Brett, who owns the Spokane Indians baseball team and Spokane Chiefs hockey team, bought the home in 1994 for nearly $1.2 million, using money from California real estate investments for the $300,000 down payment.

“It was something I fell in love with right off the bat,” Brett said. “It’s a special house, and we have a lot of special memories.”

But with their 19-year-old son away at college in Southern California, Brett and his wife, Cathy, downscaled their domicile a few weeks ago. They moved into a roughly 3,000-square-foot condominium in the Upper Falls building overlooking the Spokane River north of downtown Spokane.

“In fact, I almost think our condo is too big,” Brett said. “I was really looking forward to downsizing.”

Though the owners have had a few showings, Brett acknowledges the local market for multimillion-dollar homes is not exactly hopping.

“Not many people are saying, ‘Hey, I need a home that’s 20,000-square-feet,’ ” he said. “Oh, by the way, it has a bowling alley and a ballroom.”

Seattle-based real estate Web site estimates the home is worth $2.69 million. Even at that price, the monthly payment would be more than $15,000, assuming a 30-year fixed-rate mortgage at about 6.2 percent with 20 percent down, according to the site.

The Bretts bought the house from the George Jewett Foundation, the charitable arm of a notable local lumber family. The late philanthropist Mary Jewett Gaiser had occupied the mansion.

The house was edged out by the 31,847-square-foot Wallingford Survivors Trust home in Liberty Lake, 22815 E. 8th Ave., and the 20,349-square-foot Christie and James Walsh home, 510 S. Lakeside Drive, in Spokane, for the title of largest home countywide, according to a May 4 list in The Spokesman-Review.

The move to the Upper Falls puts Brett just a stone’s throw from the Spokane Veterans Memorial Arena, where the Chiefs hockey team plays.

“It’s really nice not having to get in the car,” Brett said. “It’s been a great change of pace.”

Entrepreneurial Center expands

Small companies looking for cheap, lease-free office space have more opportunities following the purchase of a second downtown building by the founder of the Spokane Entrepreneurial Center.

Steve Salvatori bought the three-story Plechner Building, 608 W. Second Ave., last month, and it already has five new tenants after only a couple days of work, he said. A California transplant, Salvatori last year established the center at another old building, 308 W. First Ave., to try to spur local business.

With more than a dozen tenants, that building has been full for months. So Salvatori began looking for a new structure to help fill what he calls “almost just unlimited” demand for Class C office space, and to house businesses on his waiting list. The 17 offices in the new building won’t require deposits and will rent for $250 to $400 a month, he said.

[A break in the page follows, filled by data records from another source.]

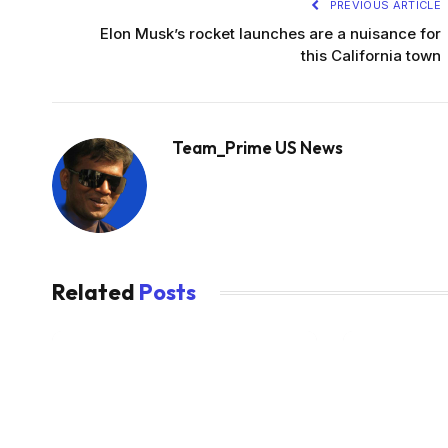
PREVIOUS ARTICLE
Elon Musk’s rocket launches are a nuisance for
this California town
Team_Prime US News
Related
Posts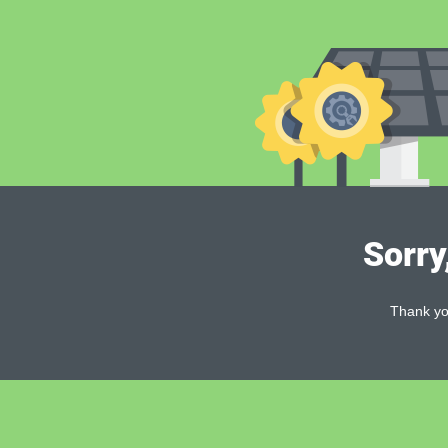
Sorry
Thank you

The building was remodeled a few years ago, and Salvatori plans to add a conference room, utilities including cable Internet and Wi-Fi, and basement storage. He expects it to fill up within a month.

Salvatori paid $740,000 for the structure, according to county property records.

Costco building

It’s been a warehouse, a Chevy dealership and one of the first Costco outlets.

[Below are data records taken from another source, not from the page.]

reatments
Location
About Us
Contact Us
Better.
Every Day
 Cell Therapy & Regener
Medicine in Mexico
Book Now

But for about seven years, the 130,000-square-foot former Costco Wholesale building, 800 E. Third Ave., has been closed to the public while the membership warehouse club rode out its 25-year lease.

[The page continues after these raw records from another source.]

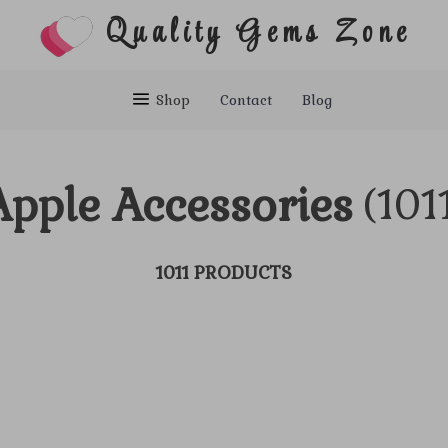
Quality Gems Zone
Shop
Contact
Blog
Apple Accessories
(101
1011 PRODUCTS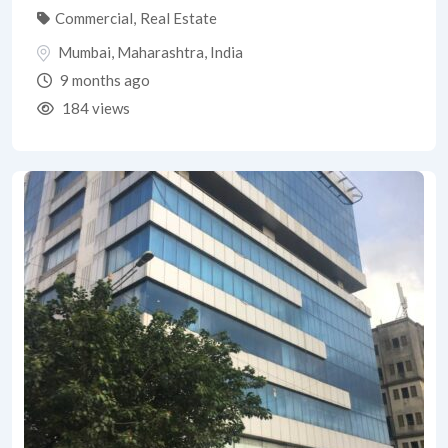
Commercial
,
Real Estate
Mumbai
,
Maharashtra
,
India
9 months ago
184 views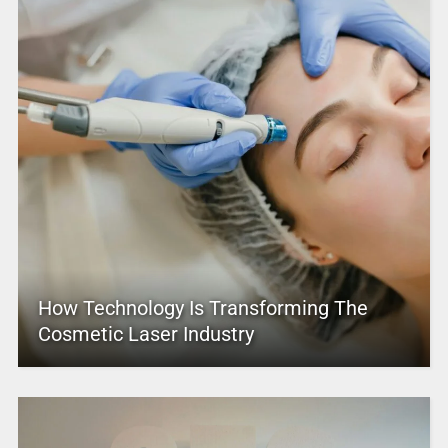
How Technology Is Transforming The
Cosmetic Laser Industry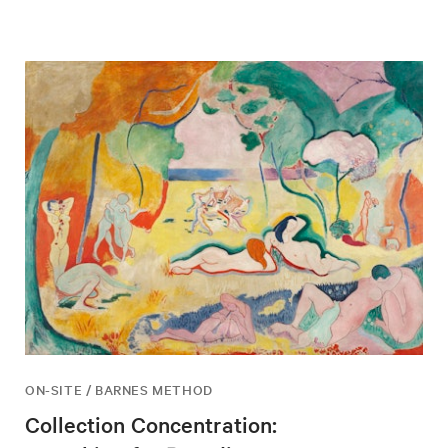
ON-SITE / BARNES METHOD
Collection Concentration:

Owner Cip Paulsen wants to sell it for $5.38 million. He said the city made him a $4.75 million offer this spring to put its property and evidence storage facility there, and he has received an offer from another, undisclosed party.

Though the evidence storage facility remains a funding priority, with the city facing tight budgets and a bond issue proposed by Mayor Mary Verner off the table, there’s no “immediate funding source” for that deal, said city spokeswoman Marlene Feist. Also, Police Chief Anne Kirkpatrick has proposed building a new facility on city-owned land elsewhere in Spokane.

Costco’s lease ended July 1, several months early, Paulsen said. Costco vacated the building when it built a larger Spokane Valley store with a gas station.

“I’m sure it’s going to sell,” Paulsen said. “People have looked at it for a lot of different uses.”